## TASK
Starting at the line containing "left elbow: (831, 338)" and ending at the line containing "left wrist: (96, 89)", print every line of the material below exactly, both ends included, and stop there.

## PROVIDED RECORDS
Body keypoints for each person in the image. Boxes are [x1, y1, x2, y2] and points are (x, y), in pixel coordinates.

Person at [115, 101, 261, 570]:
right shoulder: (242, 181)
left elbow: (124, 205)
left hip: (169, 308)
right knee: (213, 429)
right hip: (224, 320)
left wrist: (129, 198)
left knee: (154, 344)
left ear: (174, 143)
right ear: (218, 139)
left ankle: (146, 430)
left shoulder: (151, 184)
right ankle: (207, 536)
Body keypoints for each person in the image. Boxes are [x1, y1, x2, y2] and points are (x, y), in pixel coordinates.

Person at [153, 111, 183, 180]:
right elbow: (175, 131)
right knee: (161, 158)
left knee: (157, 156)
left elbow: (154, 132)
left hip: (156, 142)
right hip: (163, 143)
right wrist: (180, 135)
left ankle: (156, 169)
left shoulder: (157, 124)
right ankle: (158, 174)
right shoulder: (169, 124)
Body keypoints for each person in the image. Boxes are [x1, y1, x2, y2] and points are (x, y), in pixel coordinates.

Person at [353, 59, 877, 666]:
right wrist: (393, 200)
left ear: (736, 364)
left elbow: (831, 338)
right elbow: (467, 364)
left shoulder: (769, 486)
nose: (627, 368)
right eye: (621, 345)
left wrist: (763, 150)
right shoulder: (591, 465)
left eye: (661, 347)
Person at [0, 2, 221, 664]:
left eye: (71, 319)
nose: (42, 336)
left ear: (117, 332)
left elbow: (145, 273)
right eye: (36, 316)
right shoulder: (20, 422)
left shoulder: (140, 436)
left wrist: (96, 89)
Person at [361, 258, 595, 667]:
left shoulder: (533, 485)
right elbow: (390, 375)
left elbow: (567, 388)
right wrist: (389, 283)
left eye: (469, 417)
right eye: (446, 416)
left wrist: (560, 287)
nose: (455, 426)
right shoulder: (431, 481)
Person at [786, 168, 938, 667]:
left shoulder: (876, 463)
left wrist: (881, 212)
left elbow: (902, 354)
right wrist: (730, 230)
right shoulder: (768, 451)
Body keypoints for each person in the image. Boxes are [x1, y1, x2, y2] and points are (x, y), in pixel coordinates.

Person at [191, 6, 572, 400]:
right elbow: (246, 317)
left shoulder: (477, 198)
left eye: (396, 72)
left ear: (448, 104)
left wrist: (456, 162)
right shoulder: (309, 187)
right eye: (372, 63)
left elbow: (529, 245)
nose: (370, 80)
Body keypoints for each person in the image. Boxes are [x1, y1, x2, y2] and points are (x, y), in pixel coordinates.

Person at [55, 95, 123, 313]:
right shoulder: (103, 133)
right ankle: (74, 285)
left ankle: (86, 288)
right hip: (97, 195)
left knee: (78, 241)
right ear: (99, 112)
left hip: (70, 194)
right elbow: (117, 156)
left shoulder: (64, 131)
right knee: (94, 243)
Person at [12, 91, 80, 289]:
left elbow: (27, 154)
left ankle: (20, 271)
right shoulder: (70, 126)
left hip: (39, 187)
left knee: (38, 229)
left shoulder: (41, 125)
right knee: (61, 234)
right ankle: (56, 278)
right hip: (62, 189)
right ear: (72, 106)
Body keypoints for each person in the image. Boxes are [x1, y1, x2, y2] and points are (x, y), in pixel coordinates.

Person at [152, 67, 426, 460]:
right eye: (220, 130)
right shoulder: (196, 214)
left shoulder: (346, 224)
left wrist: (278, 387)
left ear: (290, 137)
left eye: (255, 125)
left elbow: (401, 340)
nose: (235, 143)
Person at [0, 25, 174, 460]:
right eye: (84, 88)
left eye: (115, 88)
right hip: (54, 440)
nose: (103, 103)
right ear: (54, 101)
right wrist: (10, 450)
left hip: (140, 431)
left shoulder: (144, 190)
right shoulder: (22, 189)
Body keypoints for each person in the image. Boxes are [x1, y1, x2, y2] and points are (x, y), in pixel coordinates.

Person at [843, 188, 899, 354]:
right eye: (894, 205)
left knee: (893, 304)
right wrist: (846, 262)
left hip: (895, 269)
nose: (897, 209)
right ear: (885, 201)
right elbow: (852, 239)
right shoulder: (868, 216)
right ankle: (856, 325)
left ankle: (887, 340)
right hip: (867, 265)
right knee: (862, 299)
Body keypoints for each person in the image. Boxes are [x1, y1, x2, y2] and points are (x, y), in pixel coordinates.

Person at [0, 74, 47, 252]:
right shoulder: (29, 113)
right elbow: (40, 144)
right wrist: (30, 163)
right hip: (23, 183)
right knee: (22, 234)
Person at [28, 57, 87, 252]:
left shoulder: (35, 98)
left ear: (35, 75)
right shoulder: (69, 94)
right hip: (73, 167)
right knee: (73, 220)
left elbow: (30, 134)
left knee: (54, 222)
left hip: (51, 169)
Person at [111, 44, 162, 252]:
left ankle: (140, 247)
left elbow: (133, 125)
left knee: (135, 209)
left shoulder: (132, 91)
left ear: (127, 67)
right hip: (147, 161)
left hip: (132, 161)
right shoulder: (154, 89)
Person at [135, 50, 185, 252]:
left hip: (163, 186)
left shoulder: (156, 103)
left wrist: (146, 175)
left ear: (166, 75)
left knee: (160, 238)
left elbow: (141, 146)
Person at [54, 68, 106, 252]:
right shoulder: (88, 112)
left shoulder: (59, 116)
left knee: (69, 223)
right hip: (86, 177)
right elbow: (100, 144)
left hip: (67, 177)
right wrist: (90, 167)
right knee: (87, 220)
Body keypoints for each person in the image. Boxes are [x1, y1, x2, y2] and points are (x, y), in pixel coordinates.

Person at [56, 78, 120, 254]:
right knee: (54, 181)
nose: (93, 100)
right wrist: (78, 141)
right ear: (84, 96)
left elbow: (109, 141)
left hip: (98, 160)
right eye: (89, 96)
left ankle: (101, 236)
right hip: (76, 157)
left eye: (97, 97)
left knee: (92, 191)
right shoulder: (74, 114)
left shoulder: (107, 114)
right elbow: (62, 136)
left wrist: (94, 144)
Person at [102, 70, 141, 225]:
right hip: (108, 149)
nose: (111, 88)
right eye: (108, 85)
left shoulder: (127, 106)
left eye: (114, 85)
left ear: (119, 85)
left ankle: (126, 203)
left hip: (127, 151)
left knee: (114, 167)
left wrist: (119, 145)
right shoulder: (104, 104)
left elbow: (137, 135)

## WRITTEN REPLY
left elbow: (831, 338)
right elbow: (467, 364)
left shoulder: (769, 486)
nose: (627, 368)
right eye: (621, 345)
left wrist: (763, 150)
right shoulder: (591, 465)
left eye: (661, 347)
Person at [0, 2, 221, 664]:
left eye: (71, 319)
nose: (42, 336)
left ear: (117, 332)
left elbow: (145, 273)
right eye: (36, 316)
right shoulder: (20, 422)
left shoulder: (140, 436)
left wrist: (96, 89)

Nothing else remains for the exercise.